* STUDY MATERIAL:
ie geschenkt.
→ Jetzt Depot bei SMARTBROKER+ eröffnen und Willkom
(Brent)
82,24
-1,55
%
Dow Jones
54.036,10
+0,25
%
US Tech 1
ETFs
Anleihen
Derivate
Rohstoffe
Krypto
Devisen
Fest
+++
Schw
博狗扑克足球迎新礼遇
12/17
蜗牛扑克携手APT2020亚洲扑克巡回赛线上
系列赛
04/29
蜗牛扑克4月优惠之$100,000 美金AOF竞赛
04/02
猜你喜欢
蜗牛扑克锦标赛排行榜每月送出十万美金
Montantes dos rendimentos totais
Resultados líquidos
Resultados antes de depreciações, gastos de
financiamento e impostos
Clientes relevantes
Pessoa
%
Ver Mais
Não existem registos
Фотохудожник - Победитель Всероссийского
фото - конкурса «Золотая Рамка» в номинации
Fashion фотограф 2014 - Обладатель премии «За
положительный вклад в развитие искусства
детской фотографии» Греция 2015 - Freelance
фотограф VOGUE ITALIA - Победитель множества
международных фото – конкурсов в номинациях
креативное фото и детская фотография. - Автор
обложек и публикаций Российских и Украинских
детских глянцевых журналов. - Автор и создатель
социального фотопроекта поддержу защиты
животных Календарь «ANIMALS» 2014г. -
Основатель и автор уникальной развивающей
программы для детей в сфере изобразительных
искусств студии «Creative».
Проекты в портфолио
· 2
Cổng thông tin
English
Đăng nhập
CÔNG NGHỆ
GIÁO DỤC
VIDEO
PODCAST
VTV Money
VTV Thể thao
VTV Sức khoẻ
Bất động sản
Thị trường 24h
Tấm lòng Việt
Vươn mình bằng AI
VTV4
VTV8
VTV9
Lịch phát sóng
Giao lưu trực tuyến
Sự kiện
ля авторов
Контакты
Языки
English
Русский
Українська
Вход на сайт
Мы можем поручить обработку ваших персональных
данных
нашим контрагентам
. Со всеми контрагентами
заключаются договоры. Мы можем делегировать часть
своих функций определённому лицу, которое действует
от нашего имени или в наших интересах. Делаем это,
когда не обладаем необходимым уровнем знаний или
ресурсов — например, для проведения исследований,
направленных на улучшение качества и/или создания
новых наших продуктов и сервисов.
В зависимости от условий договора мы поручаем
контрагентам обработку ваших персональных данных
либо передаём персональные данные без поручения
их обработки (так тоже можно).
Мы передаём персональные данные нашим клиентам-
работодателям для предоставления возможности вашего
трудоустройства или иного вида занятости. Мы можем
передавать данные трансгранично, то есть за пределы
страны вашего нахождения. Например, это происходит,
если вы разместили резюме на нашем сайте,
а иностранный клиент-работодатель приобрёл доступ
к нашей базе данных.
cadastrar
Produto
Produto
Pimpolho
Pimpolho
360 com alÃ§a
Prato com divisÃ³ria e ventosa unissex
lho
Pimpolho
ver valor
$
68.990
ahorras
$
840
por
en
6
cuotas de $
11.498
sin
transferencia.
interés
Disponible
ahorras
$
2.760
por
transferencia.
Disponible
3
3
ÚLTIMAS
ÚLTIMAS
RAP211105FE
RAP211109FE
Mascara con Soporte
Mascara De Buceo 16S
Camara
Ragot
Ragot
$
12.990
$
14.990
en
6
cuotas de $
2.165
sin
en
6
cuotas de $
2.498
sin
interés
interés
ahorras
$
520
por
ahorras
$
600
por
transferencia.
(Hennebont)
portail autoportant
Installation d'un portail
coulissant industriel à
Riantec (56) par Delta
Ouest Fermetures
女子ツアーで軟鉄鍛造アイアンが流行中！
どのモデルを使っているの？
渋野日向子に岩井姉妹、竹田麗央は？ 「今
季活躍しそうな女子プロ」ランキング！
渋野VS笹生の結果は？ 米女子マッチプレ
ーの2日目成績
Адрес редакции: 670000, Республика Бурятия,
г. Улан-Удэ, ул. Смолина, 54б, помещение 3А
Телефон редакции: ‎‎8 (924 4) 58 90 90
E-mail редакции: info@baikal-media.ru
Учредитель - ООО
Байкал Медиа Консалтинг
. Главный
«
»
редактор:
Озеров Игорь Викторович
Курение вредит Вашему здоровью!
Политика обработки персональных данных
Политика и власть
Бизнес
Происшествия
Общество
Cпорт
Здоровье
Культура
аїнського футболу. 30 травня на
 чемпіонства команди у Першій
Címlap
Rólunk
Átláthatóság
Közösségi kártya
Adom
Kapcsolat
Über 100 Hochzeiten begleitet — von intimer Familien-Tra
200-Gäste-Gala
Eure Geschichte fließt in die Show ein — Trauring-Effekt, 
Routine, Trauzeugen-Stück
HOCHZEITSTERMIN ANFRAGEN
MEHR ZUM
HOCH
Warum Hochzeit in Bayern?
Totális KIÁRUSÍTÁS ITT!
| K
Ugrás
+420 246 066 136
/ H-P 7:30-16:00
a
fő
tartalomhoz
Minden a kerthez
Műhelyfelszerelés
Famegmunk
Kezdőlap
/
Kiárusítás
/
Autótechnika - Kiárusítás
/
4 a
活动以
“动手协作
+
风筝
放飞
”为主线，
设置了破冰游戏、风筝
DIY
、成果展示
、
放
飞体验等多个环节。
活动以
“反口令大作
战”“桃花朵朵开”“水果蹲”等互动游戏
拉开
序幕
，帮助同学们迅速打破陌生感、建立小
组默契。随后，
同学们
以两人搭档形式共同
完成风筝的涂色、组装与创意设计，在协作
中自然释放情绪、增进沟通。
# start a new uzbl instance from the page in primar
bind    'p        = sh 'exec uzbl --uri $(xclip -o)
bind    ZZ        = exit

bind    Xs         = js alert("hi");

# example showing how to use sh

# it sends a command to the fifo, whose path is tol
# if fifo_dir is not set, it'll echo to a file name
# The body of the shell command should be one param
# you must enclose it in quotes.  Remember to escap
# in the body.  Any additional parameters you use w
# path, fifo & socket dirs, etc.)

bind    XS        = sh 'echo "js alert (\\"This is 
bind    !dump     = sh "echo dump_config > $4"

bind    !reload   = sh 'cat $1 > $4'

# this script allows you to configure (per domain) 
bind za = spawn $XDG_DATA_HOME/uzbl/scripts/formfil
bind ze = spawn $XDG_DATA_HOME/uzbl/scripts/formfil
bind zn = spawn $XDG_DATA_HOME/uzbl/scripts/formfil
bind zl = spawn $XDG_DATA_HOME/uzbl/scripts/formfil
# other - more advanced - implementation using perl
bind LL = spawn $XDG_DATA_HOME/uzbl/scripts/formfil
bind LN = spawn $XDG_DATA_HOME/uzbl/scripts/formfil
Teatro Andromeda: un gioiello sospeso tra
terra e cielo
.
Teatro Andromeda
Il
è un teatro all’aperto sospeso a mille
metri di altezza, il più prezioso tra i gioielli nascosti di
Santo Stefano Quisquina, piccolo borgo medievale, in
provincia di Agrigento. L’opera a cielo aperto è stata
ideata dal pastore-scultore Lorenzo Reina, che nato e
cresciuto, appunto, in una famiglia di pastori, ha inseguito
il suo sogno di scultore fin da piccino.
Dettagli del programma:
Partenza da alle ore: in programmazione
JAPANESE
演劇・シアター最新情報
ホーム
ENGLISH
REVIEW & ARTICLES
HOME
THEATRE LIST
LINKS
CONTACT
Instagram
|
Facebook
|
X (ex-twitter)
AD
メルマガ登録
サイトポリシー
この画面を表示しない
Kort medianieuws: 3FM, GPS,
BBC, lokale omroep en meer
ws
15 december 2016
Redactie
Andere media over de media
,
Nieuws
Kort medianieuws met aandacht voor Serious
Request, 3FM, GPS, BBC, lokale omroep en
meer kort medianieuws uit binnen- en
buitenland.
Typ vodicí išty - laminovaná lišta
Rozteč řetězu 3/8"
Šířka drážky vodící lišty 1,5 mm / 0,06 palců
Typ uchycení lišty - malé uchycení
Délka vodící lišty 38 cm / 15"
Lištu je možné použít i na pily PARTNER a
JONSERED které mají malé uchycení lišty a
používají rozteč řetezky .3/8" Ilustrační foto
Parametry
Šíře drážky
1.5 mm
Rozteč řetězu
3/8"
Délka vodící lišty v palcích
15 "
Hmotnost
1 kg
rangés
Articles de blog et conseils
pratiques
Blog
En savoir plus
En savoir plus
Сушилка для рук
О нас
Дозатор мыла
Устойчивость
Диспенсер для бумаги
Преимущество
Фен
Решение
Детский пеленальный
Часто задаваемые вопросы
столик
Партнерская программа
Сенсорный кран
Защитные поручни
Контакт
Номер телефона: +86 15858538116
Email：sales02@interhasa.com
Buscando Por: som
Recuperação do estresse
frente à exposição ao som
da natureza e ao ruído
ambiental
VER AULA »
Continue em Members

* ASSIGNED TASK: Please, starting with the first line of the material above, write out each line exactly and finish on the line that includes "蜗牛扑克锦标赛排行榜每月送出十万美金".

* EXERCISE SOLUTION:
ie geschenkt.
→ Jetzt Depot bei SMARTBROKER+ eröffnen und Willkom
(Brent)
82,24
-1,55
%
Dow Jones
54.036,10
+0,25
%
US Tech 1
ETFs
Anleihen
Derivate
Rohstoffe
Krypto
Devisen
Fest
+++
Schw
博狗扑克足球迎新礼遇
12/17
蜗牛扑克携手APT2020亚洲扑克巡回赛线上
系列赛
04/29
蜗牛扑克4月优惠之$100,000 美金AOF竞赛
04/02
猜你喜欢
蜗牛扑克锦标赛排行榜每月送出十万美金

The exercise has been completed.